Beto Guimarães Takeshi

Política pública asiática: entre o planejamento e a sobrevivência

Num mundo onde a urgência climática, a desigualdade e os conflitos exigem ação pública coordenada, surge uma pergunta incômoda: existe, de fato, uma política pública asiática? Ou o que vemos são estratégias nacionais dispersas, moldadas mais pelo pragmatismo do poder do que por um ideal coletivo de bem-estar social?

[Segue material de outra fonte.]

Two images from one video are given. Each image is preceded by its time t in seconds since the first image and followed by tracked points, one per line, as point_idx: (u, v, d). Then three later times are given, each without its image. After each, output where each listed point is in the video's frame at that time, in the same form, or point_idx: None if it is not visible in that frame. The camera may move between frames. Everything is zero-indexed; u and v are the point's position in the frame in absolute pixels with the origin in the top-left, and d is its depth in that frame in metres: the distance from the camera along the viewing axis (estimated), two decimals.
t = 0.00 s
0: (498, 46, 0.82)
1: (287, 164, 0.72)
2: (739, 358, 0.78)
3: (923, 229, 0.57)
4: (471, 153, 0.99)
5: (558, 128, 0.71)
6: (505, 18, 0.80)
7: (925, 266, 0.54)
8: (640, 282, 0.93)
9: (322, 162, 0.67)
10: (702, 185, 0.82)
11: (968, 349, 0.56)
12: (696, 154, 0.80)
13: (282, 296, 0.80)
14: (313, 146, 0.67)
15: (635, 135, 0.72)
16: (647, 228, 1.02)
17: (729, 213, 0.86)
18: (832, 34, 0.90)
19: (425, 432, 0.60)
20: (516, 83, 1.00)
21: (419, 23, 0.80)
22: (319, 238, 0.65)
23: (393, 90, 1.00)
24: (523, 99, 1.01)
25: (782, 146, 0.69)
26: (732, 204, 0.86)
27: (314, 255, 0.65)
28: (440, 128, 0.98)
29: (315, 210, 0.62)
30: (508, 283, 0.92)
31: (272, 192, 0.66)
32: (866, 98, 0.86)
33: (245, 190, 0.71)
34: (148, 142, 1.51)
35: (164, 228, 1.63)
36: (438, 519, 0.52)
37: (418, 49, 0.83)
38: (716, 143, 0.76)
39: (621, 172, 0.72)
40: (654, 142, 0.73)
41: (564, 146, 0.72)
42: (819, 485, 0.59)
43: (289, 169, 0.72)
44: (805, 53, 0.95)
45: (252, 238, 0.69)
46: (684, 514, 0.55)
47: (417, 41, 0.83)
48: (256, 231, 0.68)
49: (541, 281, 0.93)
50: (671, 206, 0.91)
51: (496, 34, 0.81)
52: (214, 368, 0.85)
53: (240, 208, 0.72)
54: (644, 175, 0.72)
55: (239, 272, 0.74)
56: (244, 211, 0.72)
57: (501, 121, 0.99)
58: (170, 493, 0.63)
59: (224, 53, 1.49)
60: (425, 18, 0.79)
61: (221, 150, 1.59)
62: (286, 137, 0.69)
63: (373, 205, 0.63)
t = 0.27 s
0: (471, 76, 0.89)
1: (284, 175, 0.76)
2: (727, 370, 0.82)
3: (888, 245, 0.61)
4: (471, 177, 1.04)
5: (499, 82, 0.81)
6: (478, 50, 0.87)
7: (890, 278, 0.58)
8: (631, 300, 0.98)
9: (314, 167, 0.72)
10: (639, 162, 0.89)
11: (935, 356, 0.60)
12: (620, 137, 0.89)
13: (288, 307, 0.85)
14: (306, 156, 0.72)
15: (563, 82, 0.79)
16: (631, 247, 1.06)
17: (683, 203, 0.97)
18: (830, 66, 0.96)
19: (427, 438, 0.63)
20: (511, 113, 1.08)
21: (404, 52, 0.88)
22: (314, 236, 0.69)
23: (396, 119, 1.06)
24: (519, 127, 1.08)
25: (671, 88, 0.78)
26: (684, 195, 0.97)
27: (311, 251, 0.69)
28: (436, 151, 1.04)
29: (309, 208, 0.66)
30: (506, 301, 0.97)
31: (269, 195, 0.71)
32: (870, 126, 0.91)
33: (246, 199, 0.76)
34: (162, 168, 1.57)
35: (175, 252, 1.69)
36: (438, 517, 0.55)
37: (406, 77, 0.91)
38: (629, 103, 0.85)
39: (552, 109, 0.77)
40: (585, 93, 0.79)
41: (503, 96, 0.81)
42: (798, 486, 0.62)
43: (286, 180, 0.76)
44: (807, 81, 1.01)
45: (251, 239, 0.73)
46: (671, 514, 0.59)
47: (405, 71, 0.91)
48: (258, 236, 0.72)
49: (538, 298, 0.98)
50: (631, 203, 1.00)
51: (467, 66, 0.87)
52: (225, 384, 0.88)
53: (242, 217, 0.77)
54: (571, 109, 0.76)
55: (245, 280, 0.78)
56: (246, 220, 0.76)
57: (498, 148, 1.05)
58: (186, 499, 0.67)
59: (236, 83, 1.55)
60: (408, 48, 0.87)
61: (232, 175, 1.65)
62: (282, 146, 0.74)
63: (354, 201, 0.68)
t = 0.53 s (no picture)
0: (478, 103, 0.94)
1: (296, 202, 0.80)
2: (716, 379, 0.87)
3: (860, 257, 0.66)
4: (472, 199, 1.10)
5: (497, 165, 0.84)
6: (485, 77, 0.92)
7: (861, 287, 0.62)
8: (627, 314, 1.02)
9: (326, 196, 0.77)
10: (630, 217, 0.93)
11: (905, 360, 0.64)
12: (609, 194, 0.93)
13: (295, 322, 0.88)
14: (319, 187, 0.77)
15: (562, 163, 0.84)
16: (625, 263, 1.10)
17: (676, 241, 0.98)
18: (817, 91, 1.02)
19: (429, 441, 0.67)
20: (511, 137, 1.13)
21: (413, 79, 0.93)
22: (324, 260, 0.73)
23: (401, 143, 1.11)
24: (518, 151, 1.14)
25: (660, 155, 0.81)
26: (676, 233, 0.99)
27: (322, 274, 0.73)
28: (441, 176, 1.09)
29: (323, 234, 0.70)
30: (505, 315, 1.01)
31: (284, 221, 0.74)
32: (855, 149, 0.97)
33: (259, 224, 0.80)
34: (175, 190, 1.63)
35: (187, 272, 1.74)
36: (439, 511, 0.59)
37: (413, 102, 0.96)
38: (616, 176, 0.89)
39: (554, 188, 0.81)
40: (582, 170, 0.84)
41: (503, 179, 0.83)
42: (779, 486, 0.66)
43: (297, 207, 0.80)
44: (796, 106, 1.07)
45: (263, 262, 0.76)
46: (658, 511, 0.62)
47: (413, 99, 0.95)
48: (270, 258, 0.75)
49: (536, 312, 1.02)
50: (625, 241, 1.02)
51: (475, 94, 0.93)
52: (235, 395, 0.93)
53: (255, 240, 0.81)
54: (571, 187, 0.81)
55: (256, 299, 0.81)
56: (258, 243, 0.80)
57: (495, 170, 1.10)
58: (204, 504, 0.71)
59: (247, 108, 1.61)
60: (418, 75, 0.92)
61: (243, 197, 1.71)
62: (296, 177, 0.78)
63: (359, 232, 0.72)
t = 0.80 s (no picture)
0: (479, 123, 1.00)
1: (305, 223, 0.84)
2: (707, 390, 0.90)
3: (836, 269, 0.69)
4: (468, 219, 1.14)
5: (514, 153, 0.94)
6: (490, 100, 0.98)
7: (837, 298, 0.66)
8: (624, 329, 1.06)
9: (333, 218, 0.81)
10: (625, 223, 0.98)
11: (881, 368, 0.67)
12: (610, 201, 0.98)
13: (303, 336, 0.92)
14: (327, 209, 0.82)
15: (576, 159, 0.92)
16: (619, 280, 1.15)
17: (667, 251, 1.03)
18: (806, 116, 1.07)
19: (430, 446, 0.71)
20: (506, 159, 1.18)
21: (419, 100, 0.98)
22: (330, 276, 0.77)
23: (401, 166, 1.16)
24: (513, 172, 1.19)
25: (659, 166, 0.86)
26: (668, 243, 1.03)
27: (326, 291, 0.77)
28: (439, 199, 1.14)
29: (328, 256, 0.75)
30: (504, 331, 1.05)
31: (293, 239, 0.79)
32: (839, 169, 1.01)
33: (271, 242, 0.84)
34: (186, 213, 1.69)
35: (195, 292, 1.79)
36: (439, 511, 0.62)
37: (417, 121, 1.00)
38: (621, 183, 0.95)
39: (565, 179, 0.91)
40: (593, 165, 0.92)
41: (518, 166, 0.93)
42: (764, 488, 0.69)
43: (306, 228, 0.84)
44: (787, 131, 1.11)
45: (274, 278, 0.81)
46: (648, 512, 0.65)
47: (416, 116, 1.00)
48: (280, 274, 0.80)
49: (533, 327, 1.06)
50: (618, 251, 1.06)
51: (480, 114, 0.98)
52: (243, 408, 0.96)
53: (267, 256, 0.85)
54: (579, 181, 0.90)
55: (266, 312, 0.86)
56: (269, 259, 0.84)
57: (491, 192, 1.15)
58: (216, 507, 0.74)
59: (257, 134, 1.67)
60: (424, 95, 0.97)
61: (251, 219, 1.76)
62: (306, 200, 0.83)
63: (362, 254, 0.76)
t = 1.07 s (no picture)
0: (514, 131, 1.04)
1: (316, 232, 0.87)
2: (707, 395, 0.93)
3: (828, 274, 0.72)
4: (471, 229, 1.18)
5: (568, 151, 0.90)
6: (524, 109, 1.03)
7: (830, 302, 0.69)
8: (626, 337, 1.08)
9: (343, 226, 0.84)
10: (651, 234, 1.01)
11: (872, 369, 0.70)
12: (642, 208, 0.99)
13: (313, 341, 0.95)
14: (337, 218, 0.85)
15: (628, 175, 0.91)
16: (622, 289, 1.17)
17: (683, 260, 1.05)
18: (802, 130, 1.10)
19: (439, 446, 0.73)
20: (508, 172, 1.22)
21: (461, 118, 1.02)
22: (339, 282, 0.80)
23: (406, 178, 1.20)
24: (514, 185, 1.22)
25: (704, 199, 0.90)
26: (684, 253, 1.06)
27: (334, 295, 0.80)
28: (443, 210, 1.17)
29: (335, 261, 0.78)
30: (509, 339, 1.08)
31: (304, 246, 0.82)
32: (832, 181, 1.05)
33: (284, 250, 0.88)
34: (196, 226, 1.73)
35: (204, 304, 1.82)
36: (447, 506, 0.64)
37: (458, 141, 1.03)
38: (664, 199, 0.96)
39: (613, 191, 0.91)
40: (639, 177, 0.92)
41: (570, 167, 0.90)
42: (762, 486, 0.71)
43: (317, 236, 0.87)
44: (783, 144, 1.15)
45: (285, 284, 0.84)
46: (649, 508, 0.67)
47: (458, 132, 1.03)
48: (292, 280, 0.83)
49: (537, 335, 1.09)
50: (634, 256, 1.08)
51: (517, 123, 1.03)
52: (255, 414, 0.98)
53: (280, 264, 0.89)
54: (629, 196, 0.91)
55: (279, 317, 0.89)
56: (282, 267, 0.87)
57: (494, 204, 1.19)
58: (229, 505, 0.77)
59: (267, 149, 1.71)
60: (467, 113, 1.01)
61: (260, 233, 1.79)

A resposta é paradoxal. Sim, a política pública na Ásia existe e é poderosa. Mas raramente é transparente, participativa ou orientada pelo interesse coletivo, nos moldes ocidentais. Na verdade, sua existência é frequentemente silenciosa, vertical e marcada por uma eficiência que espanta e assusta.
Tomemos o exemplo da China, onde o Estado opera como um grande maestro da sociedade. A política pública ali é quase sinônimo de planejamento estatal. Seja na contenção da pandemia, na transição energética ou no controle demográfico, a administração pública chinesa atua com recursos ilimitados e coerção institucional. No entanto, esse mesmo aparato é muitas vezes alheio a mecanismos democráticos, à escuta cidadã e ao controle social. O que é prioridade nacional nem sempre é prioridade do povo.
Do outro lado do mar, no Japão, a política pública é um reflexo da sociedade envelhecida e hiperorganizada. Programas de saúde preventiva, de combate ao desperdício e de reconstrução pós-desastres são admirados internacionalmente. Contudo, os gargalos da burocracia, a resistência a mudanças estruturais (como a reforma imigratória), e a lentidão frente à crise climática revelam uma máquina estatal robusta, porém conservadora. Avança, mas a passos curtos.
No Sudeste Asiático, as contradições se intensificam. Singapura é exemplo de eficiência estatal, com políticas públicas que garantem moradia, educação e ordem urbana ao custo de liberdades civis controladas. Indonésia, Filipinas, Vietnã e Tailândia vivem um dilema entre crescimento econômico acelerado e sistemas públicos frágeis, marcados por corrupção, desigualdade e baixa penetração social. A política pública, nesses casos, é muitas vezes reativa: surge depois da tragédia, não antes dela.
E o que dizer da Índia? Um gigante democrático, multifacetado, que abriga políticas públicas visionárias, como o Aadhaar (sistema de identidade digital), e ao mesmo tempo enfrenta escassez básica de saneamento, saúde pública e governança ambiental. É a coexistência do século XXI com o século XIX, num só território.
Portanto, a Ásia não é ausente de políticas públicas ela é múltipla, desigual, contraditória e intensamente pragmática. O que falta, muitas vezes, é uma concepção de política pública como pacto social, como processo horizontal de escuta, justiça distributiva e transformação coletiva.
No lugar disso, prevalece uma política centrada no Estado forte, na elite tecnocrática e na ideia de desenvolvimento como crescimento econômico, e não como bem-estar humano.
Cabe ao mundo observar, aprender e criticar. Porque, para o bem ou para o mal, o que a Ásia faz hoje, o planeta inteiro sentirá amanhã.